I have developed from a MATLAB code a GPU CUDA code, I checked intermediate products of the algorithm and they practically the same at each stage of the processing. But after a cufft2d call the output diverge from the MATLAB one. The differences are not compatible with differences of input matrices in CUDA code and MATLAB code respectively.
Let’s say for sake of simplicity, U_cuda and U_matlab the 2 matrices N1xN2 obtained by CUDA code and MATLAB respectively. What happens is that:
U_cuda and U_matlab are equal unless a relative tollerance of 1e-6.
cufft(U_cuda) and ff2(U_matlab) are different and maximum differece is about 30% in some points of the output, that is unacceptable. Indded, the final result of CUDA code is drastically affected: for istance MATLAB code produce 35.45 while CUDA 45.17 in points where FFT and cuFFT do not agree.
In order to understand if there was a problem above the FFT call in the code I made some experimental trial.
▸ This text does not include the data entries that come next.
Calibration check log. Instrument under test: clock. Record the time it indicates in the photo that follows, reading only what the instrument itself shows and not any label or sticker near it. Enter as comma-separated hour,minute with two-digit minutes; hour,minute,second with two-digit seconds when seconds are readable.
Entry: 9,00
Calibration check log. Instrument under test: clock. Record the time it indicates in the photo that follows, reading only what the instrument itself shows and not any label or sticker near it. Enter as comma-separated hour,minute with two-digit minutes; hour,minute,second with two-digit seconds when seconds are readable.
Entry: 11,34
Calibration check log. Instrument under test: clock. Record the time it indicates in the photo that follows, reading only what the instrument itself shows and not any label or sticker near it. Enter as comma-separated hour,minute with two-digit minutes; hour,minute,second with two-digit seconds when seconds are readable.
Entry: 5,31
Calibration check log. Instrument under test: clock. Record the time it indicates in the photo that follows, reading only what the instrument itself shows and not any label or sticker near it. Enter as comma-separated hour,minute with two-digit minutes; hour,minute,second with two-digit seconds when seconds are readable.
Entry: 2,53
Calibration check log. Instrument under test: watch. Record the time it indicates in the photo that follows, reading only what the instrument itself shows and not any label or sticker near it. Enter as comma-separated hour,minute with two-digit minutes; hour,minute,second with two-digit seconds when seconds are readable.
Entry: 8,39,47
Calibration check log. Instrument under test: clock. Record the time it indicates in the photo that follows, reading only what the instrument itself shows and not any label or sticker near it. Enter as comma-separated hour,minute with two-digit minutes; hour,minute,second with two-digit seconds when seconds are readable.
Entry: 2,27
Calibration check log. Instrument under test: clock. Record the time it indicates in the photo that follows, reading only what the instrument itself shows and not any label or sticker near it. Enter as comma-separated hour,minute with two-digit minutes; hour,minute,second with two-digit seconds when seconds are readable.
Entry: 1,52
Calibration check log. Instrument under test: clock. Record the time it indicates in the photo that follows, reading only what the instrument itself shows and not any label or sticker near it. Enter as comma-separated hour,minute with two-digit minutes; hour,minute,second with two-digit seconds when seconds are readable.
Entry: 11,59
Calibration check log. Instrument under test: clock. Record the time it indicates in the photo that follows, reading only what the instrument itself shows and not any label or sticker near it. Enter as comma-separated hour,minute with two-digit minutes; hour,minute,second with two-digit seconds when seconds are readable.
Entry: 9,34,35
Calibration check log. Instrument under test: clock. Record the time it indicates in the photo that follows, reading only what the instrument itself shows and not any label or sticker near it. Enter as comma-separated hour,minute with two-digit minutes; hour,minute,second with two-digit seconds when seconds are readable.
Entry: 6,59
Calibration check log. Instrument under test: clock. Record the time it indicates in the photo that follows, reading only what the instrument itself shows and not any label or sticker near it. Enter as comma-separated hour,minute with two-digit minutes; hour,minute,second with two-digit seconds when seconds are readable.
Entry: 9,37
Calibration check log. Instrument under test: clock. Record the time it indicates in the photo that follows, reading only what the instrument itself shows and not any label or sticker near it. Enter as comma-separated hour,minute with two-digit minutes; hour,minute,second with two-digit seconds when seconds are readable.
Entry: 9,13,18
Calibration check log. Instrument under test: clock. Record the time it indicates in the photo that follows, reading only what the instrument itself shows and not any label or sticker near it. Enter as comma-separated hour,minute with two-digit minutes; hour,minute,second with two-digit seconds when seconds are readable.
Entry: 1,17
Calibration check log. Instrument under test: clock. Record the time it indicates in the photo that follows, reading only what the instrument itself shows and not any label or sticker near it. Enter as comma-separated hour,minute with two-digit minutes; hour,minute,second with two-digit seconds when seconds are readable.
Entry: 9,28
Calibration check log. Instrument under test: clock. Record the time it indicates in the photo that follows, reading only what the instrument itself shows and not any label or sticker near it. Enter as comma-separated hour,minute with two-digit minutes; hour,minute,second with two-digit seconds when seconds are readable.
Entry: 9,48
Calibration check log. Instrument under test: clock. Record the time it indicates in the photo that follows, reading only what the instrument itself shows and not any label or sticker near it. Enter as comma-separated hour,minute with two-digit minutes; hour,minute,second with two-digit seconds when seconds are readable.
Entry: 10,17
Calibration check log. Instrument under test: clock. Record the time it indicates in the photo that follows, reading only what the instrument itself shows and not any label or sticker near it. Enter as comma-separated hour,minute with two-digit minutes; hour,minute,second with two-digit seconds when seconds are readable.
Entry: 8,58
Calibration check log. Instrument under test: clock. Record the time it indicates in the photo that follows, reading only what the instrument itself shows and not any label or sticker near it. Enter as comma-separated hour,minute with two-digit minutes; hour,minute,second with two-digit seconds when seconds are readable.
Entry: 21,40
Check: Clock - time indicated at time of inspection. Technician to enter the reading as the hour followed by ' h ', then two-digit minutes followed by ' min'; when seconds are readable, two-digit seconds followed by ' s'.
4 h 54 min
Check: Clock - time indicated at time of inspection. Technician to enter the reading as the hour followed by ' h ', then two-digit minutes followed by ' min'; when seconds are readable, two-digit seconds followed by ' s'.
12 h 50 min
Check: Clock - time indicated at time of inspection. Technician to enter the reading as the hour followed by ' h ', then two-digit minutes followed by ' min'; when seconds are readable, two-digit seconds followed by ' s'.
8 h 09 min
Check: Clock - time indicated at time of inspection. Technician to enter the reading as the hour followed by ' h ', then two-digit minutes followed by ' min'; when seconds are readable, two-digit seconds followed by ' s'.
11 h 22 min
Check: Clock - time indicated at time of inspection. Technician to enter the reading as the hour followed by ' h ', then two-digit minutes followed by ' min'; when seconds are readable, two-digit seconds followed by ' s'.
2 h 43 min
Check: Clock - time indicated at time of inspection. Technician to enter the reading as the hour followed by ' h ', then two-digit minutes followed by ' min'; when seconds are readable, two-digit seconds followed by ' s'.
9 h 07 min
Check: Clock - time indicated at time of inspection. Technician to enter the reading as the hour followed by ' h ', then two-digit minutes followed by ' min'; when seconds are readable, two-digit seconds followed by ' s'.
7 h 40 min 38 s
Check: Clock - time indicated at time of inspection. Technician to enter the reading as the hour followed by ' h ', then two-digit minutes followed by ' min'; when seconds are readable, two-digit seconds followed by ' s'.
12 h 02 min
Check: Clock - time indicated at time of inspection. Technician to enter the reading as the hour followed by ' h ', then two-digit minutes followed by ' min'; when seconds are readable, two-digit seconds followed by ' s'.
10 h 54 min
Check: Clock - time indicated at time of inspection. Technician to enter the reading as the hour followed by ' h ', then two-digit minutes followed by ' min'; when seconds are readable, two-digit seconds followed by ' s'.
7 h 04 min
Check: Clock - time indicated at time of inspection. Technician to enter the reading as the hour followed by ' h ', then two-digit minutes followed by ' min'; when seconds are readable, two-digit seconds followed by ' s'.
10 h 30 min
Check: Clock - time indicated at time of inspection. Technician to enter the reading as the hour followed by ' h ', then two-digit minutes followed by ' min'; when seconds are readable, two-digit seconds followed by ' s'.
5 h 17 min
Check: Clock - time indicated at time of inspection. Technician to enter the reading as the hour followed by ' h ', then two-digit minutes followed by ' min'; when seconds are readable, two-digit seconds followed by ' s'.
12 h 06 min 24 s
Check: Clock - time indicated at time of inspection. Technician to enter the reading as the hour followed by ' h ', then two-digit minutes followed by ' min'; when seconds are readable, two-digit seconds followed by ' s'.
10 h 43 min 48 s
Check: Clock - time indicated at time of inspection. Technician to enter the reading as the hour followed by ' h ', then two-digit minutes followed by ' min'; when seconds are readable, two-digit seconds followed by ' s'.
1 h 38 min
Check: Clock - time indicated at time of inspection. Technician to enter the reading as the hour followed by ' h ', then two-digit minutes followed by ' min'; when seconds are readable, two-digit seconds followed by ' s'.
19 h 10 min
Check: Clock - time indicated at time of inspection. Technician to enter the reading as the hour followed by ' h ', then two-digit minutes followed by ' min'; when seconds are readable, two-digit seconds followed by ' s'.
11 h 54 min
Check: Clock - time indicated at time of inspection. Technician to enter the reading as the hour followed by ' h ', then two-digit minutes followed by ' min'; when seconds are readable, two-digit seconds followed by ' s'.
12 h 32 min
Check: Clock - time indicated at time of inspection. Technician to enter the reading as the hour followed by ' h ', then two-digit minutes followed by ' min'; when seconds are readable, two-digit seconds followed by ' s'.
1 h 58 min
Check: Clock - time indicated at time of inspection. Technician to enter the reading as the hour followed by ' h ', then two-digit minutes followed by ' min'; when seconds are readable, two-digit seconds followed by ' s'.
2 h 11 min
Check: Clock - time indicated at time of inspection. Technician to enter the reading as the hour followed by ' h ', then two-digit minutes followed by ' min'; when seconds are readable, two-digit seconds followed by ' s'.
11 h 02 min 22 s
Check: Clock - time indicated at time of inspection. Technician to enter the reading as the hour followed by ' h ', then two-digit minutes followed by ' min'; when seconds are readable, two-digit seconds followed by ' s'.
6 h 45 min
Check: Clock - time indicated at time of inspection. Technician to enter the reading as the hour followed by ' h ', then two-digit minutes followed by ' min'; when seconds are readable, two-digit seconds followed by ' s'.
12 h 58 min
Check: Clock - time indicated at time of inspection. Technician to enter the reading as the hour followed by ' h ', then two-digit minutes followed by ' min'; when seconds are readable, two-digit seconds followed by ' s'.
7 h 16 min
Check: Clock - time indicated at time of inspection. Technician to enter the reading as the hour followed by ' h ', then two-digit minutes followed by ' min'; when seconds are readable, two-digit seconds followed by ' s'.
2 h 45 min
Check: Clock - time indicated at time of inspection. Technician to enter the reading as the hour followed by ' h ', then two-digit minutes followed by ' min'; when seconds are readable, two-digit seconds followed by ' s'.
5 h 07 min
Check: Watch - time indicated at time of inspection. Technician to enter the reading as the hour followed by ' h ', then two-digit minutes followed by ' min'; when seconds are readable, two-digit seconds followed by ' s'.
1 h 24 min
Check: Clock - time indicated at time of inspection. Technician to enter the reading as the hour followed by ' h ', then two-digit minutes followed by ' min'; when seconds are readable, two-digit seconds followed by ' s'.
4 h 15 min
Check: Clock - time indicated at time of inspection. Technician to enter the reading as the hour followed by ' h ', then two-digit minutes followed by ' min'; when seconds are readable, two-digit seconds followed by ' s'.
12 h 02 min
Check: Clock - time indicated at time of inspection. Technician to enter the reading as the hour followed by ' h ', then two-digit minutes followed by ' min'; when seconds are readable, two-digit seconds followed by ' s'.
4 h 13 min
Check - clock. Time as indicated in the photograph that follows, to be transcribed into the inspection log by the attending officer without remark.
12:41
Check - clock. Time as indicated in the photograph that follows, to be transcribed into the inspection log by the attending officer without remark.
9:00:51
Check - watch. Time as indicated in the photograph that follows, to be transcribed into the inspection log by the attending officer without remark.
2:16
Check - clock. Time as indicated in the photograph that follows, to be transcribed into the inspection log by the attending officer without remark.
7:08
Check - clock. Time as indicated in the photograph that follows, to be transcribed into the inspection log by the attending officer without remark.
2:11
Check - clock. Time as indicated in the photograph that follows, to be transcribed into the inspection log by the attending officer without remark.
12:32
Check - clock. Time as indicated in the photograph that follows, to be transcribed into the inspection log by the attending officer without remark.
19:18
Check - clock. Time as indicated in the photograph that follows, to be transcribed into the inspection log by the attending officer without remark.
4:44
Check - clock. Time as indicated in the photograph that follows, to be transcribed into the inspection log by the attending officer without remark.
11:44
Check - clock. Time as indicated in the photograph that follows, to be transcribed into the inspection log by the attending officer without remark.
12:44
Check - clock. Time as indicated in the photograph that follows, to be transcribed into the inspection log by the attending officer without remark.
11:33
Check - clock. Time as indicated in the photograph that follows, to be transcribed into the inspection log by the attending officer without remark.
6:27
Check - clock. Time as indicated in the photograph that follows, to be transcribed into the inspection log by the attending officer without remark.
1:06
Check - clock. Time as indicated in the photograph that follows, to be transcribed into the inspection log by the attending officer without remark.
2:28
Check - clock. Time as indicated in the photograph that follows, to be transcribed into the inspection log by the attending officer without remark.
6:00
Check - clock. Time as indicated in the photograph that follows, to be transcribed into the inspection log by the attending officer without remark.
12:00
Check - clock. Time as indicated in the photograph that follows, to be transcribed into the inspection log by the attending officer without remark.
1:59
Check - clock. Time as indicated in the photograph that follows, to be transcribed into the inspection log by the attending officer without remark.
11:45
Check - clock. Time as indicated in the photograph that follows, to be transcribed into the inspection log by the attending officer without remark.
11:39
I) I evaluated by means of FFT_matlab the fft of U_cuda in standard precision (- fft2(U_cuda) command)
II) I evaluated by means of cuFFT the FFT of U_matlab in single precision
III) I evaluated by means of cuFFT the FFT of U_matlab in double precision
IV) I evaluated by means of FFTW the FFT of U_cuda in single precision
V) I evaluated by means of FFTW the FFT of U_cuda in double precision
VI) I evaluated by means of FFTW the FFT of U_matlab in double precision
The result is that: FFT_matlab(U_matlab) = FFT_matlab(U_cuda) != FFT_cufft (U_matlab)=FFT_cufft(U_cuda)=FFTW(U_cuda) (both single and double prec.) =FFTW(U_matlab) (both single and double prec.).
How it is possible?
Why FFT MATLAB is different and also it seems to be the correct one as the matrix has some symmetry properties that only with FFT_matlab appear?
I’m getting crazy. Is it possible that FFTW and CUFFT are less accurate than MATLAB FFT?
Please, help me.
p.s. the size of the input matrix U is just 16x16!!